The Algorithmic Foundations of Differential Privacy
Cynthia Dwork, Aaron Roth
[PDF]
[Amazon]
[NOW]
The problem of privacy-preserving data analysis has a long history spanning multiple disciplines. As electronic data about individuals becomes increasingly detailed, and as technology enables ever more powerful collection and curation of these data, the need increases for a robust, meaningful, and mathematically rigorous definition of privacy, together with a computationally rich class of algorithms that satisfy this definition. Differential Privacy is such a definition.

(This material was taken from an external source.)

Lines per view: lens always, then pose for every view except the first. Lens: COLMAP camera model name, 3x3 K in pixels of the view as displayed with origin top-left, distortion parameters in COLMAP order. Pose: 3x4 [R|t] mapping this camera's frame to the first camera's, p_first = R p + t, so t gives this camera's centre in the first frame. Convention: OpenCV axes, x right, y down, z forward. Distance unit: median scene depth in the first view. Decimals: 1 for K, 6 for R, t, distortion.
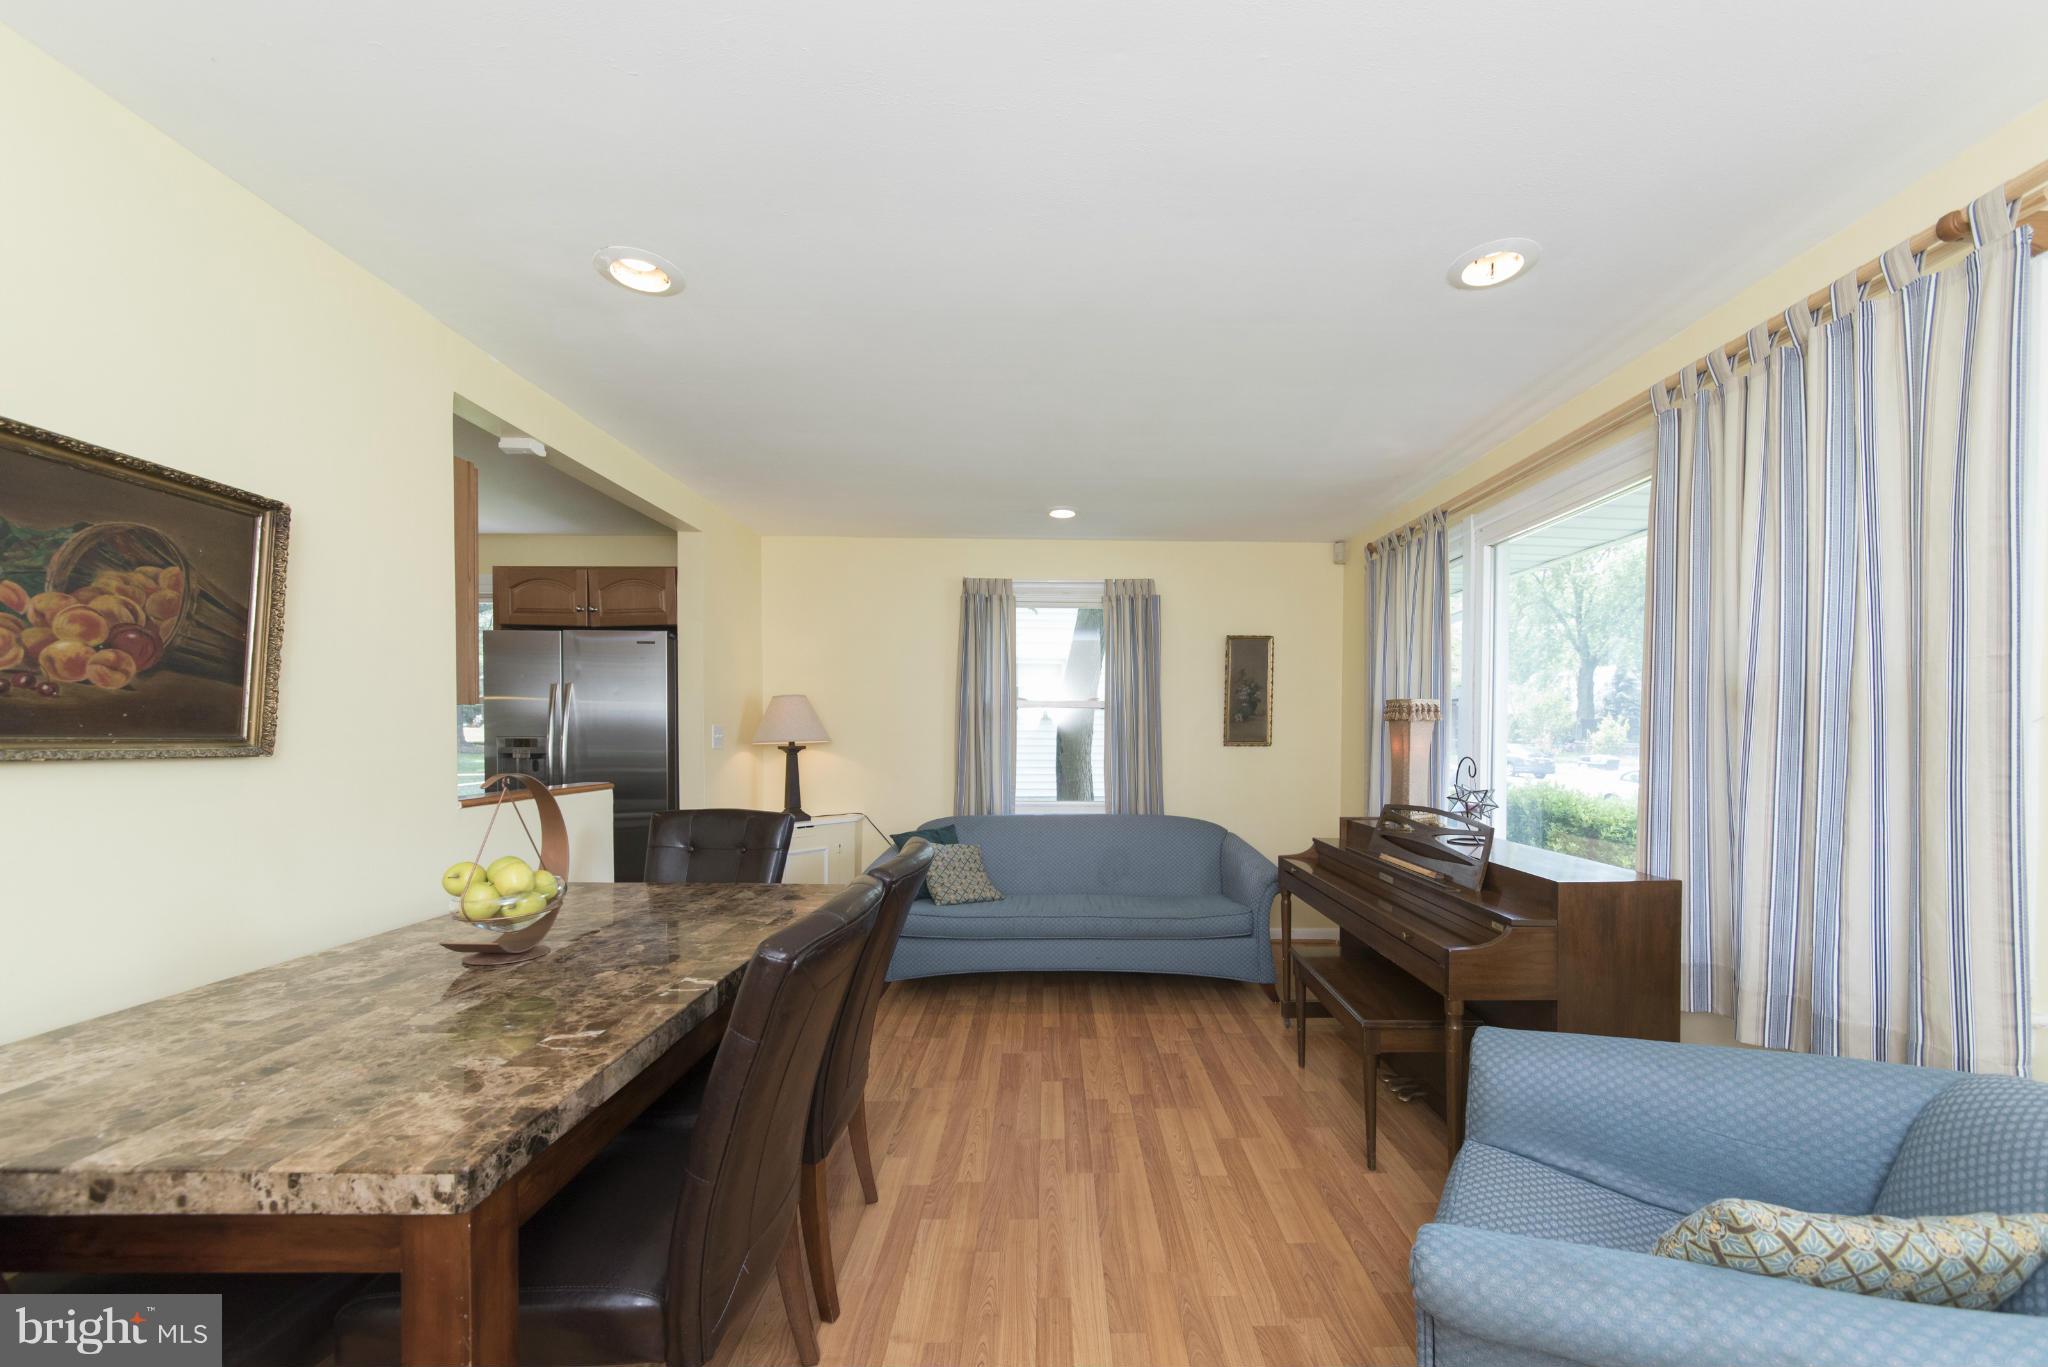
lens RADIAL K [[739.9, 0, 1061.6], [0, 739.9, 744.1], [0, 0, 1]] dist [-0.010614, 0.005704]
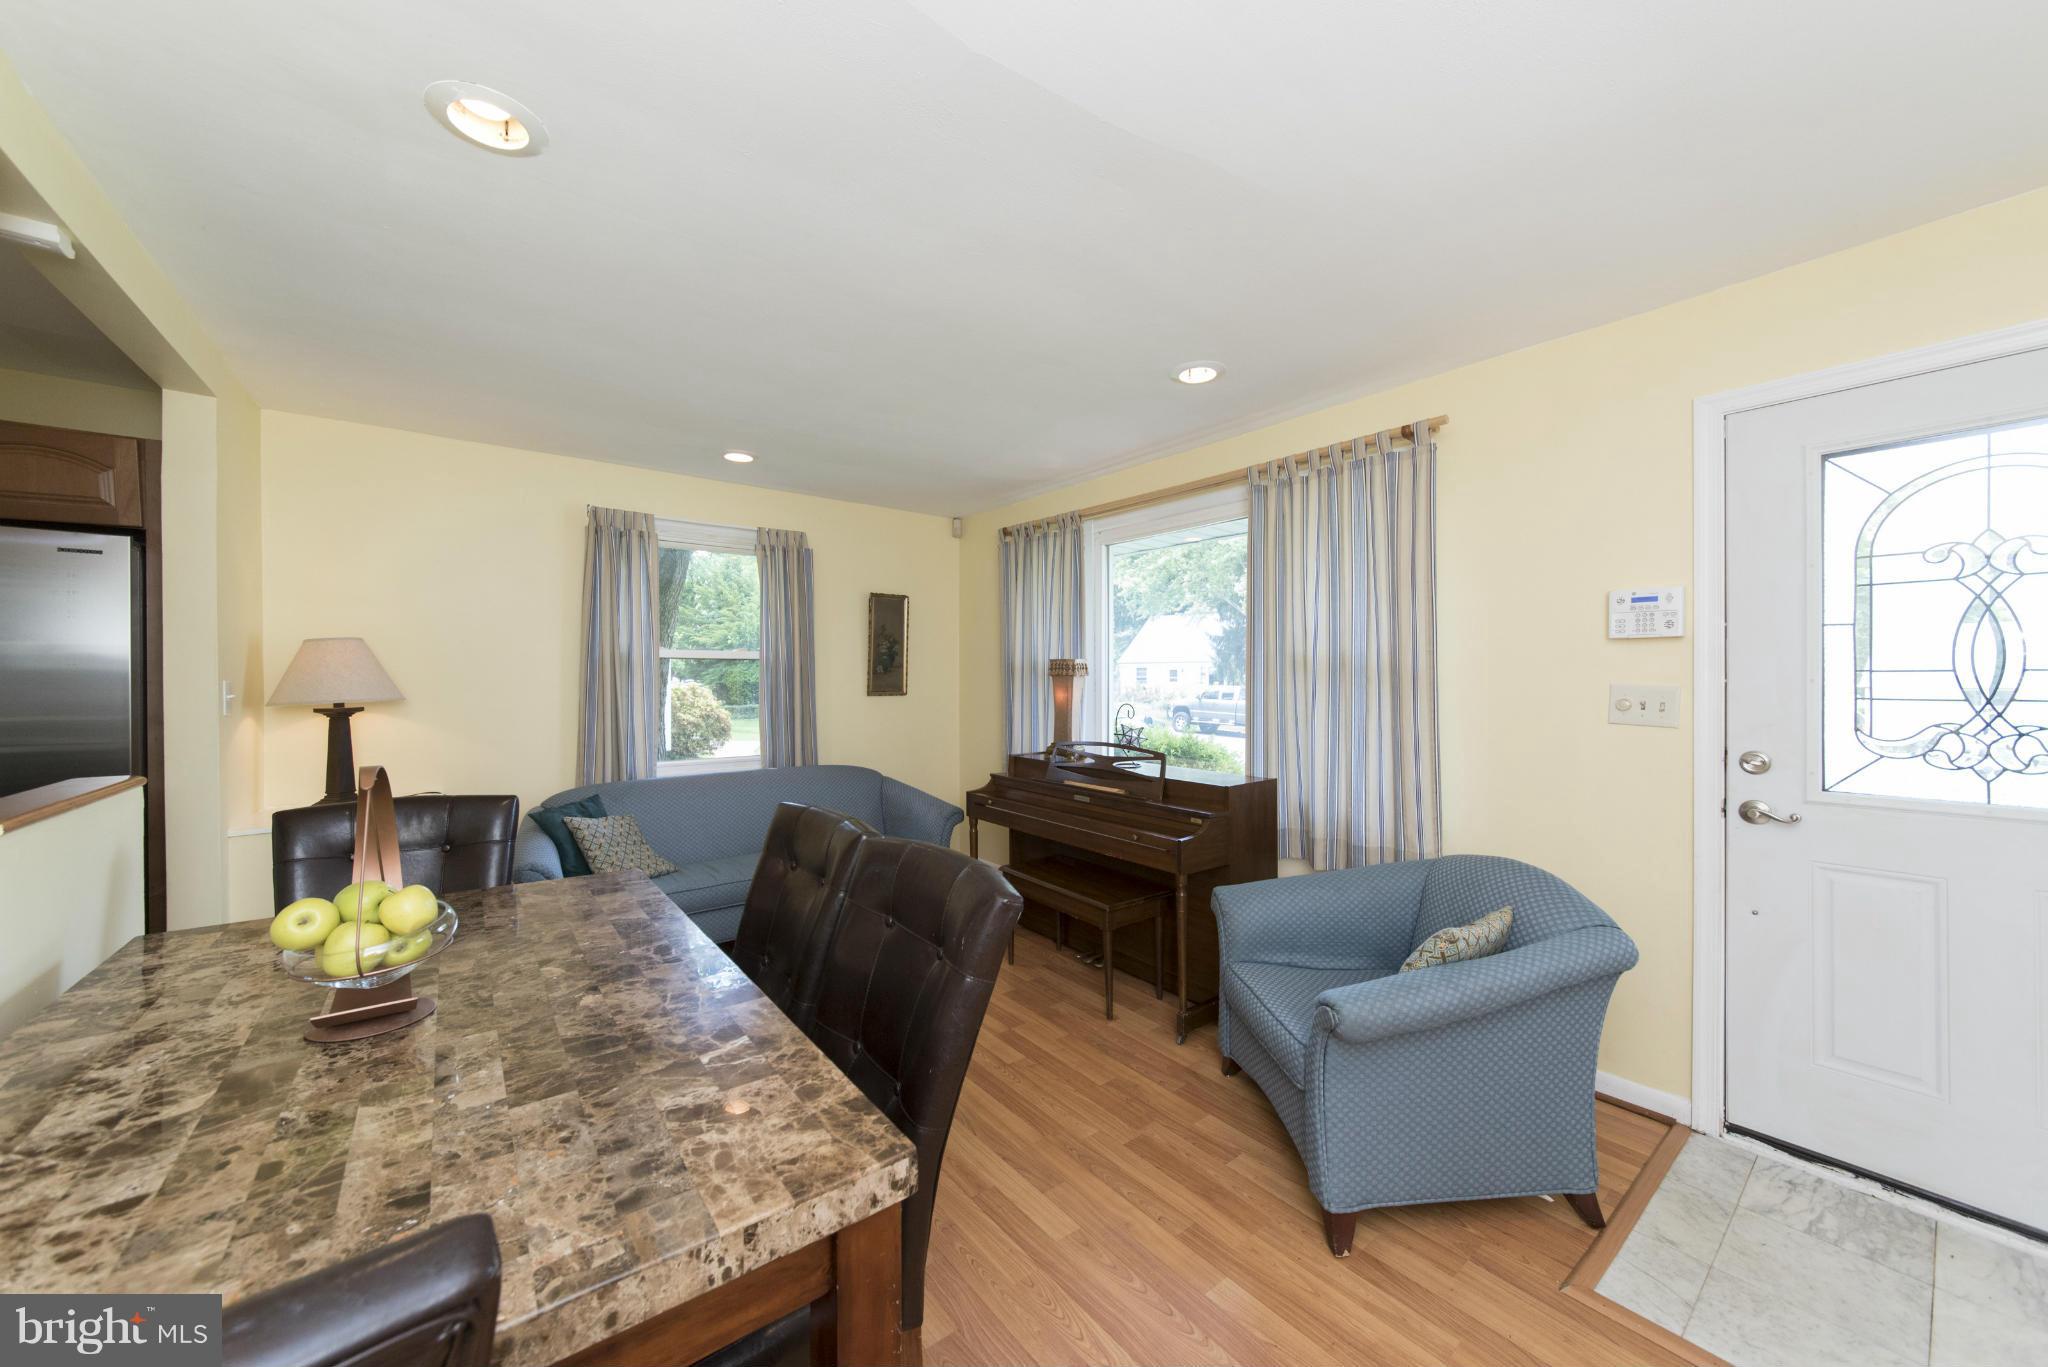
lens RADIAL K [[733.3, 0, 1024.0], [0, 733.3, 683.5], [0, 0, 1]] dist [0.000005, 0.000026]
pose [[0.801613, -0.008577, 0.597782, -0.635894], [0.012077, 0.999925, -0.001849, -0.029628], [-0.597722, 0.008702, 0.801656, 0.047008]]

After motivating and discussing the meaning of differential privacy, the preponderance of this book is devoted to fundamental techniques for achieving differential privacy, and application of these techniques in creative combinations, using the query-release problem as an ongoing example. A key point is that, by rethinking the computational goal, one can often obtain far better results than would be achieved by methodically replacing each step of a non-private computation with a differentially private implementation. Despite some astonishingly powerful computational results, there are still fundamental limitations - not just on what can be achieved with differential privacy but on what can be achieved with any method that protects against a complete breakdown in privacy. Virtually all the algorithms discussed in this book maintain differential privacy against adversaries of arbitrary computational power. Certain algorithms are computationally intensive, others are efficient. Computational complexity for the adversary and the algorithm are both discussed. As the book progresses, it turns from fundamentals to applications other than query-release, discussing differentially private methods for mechanism design and machine learning. The vast majority of the literature on differentially private algorithms considers a single, static, database that is subject to many analyses. Differential privacy in other models, including distributed databases and computations on data streams is also discussed in the book.